Yo no he podido hacer ni bien ni mal: fuerzas irresistibles han dirigido la marcha de los sucesos; atribuírmelos no sería justo, y sería darme una importancia que no merezco -dijo en Angostura en 1819, colocándose a la cabeza del pensamiento social moderno-. ¿Queréis conocer los autores de los acontecimientos pasados y del orden actual? Consultad los anales de España, de América, de Venezuela; examinad las Leyes de Indias, el régimen de los antiguos mandatarios, la influencia de la religión y del dominio extranjero; observad los primeros actos del gobierno republicano, la ferocidad de nuestros enemigos y el carácter nacional. No preguntéis sobre los efectos de estos trastornos para siempre lamentables. Apenas puede suponérseme simple instrumento de los grandes móviles que han obrado sobre Venezuela.

Su primer documento público: Memoria dirigida a los ciudadanos de la Nueva Granada por un caraqueño, expedido en Cartagena el 15 de Diciembre de 1812, es una violenta crítica al régimen constitucional adoptado por el Congreso Constituyente de 1811.

Material de consulta:

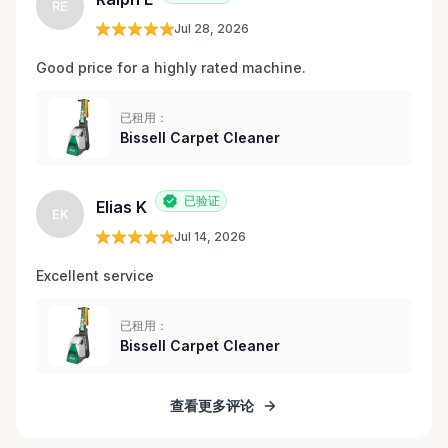
RE
Jul 28, 2026
Good price for a highly rated machine. 
已租用：
Bissell Carpet Cleaner
已验证
Elias K
EK
Jul 14, 2026
Excellent service 
已租用：
Bissell Carpet Cleaner
查看更多评论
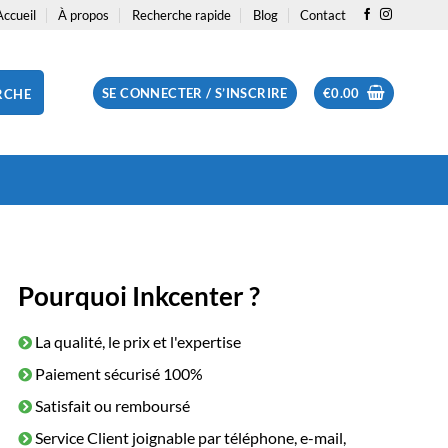
Accueil
À propos
Recherche rapide
Blog
Contact
SE CONNECTER / S’INSCRIRE
€
0.00
RCHE
Pourquoi Inkcenter ?
La qualité, le prix et l'expertise
Paiement sécurisé 100%
Satisfait ou remboursé
Service Client joignable par téléphone, e-mail,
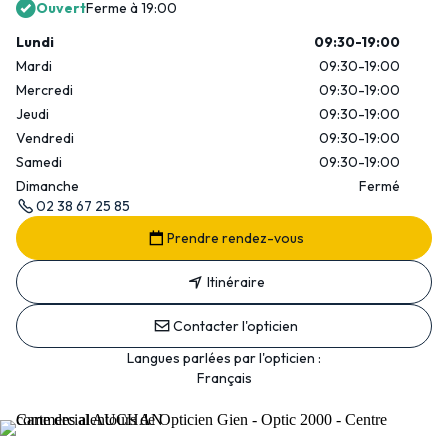
Ouvert
Ferme à 19:00
Lundi
09:30-19:00
Mardi
09:30-19:00
Mercredi
09:30-19:00
Jeudi
09:30-19:00
Vendredi
09:30-19:00
Samedi
09:30-19:00
Dimanche
Fermé
02 38 67 25 85
Prendre rendez-vous
Itinéraire
Contacter l'opticien
Langues parlées par l'opticien :
Français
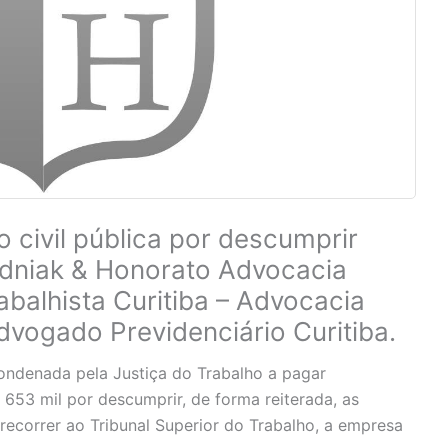
civil pública por descumprir
adniak & Honorato Advocacia
balhista Curitiba – Advocacia
Advogado Previdenciário Curitiba.
ondenada pela Justiça do Trabalho a pagar
653 mil por descumprir, de forma reiterada, as
 recorrer ao Tribunal Superior do Trabalho, a empresa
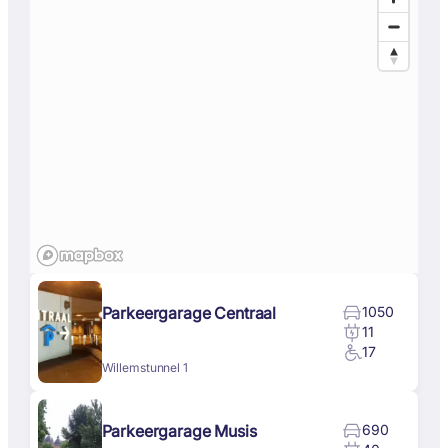
Parkeergarage Centraal
1050
11
17
Willemstunnel 1
Parkeergarage Musis
690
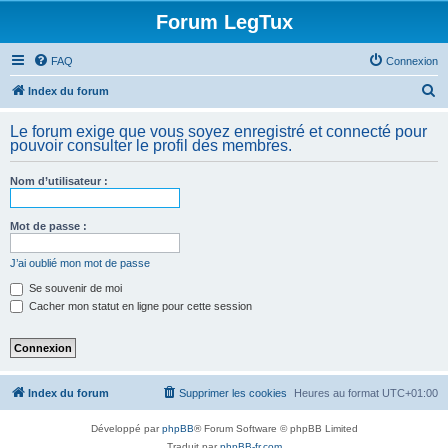
Forum LegTux
FAQ
Connexion
R
Index du forum
e
Le forum exige que vous soyez enregistré et connecté pour
c
pouvoir consulter le profil des membres.
h
Nom d’utilisateur :
e
r
Mot de passe :
c
h
J’ai oublié mon mot de passe
e
Se souvenir de moi
Cacher mon statut en ligne pour cette session
r
Index du forum
Supprimer les cookies
Heures au format
UTC+01:00
Développé par
phpBB
® Forum Software © phpBB Limited
Traduit par
phpBB-fr.com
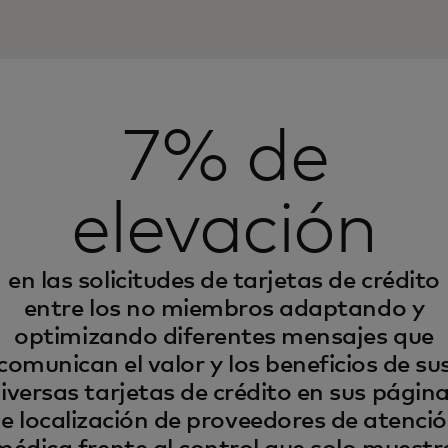
7% de
elevación
en las solicitudes de tarjetas de crédito
entre los no miembros adaptando y
optimizando diferentes mensajes que
comunican el valor y los beneficios de su
iversas tarjetas de crédito en sus págin
e localización de proveedores de atenci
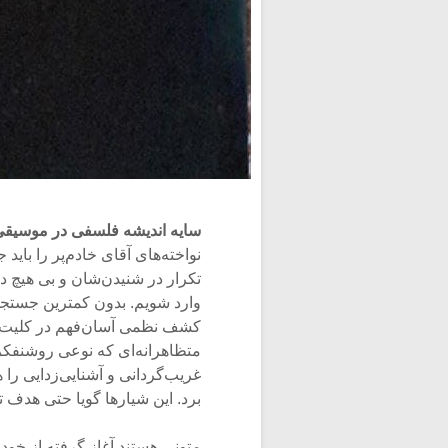
سایه اندیشه فلسفی در موسیقی 
نواخته‌های آقای خادم‌پر را باید 
تکرار در شنیدن‌شان و بی هیچ د
وارد شویم. بدون کمترین جستج
کشف نظمی آسان‌فهم در کلیت و 
متظاهرانه‌ای که نوعی روشنف
غریب‌گردانی و آشنایی‌زدایی را ه
برد. این شیارها گویا حتی هدف ت
متونی هستند آغاز گرفته از خود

Tarea A: En el texto proporcionado, ¿en qué ciudad y en qué fecha se expidió la Memoria dirigida a los ciudadanos de la Nueva Granada por un caraqueño?
Tarea B: Prosigue el texto sobre el discurso de Angostura y la Memoria de Cartagena a partir de su última oración.
Los datos son un material aparte, independiente del texto proporcionado.

Respuesta A: En Cartagena, el 15 de diciembre de 1812.

Respuesta B:
Analizando los supuestos políticos y las experiencias de la Primera República, previene a los cartageneros para que no repitan los mismos errores. Se ha fracasado -dice-, por adoptar, con los ideales de la Ilustración, -en una sociedad de hacendados esclavistas controlada por aristócratas mantuanos y los grandes cacaos, con rivalidades regionales y comerciales disgregadoras-, una Constitución Federal inconveniente al carácter nacional; tolerante en exceso con el enemigo, equivocada en la elección y reclutamiento de las fuerzas militares, incompetente en finanzas, víctima del fanatismo religioso y las facciones que subvirtieron desde dentro la república.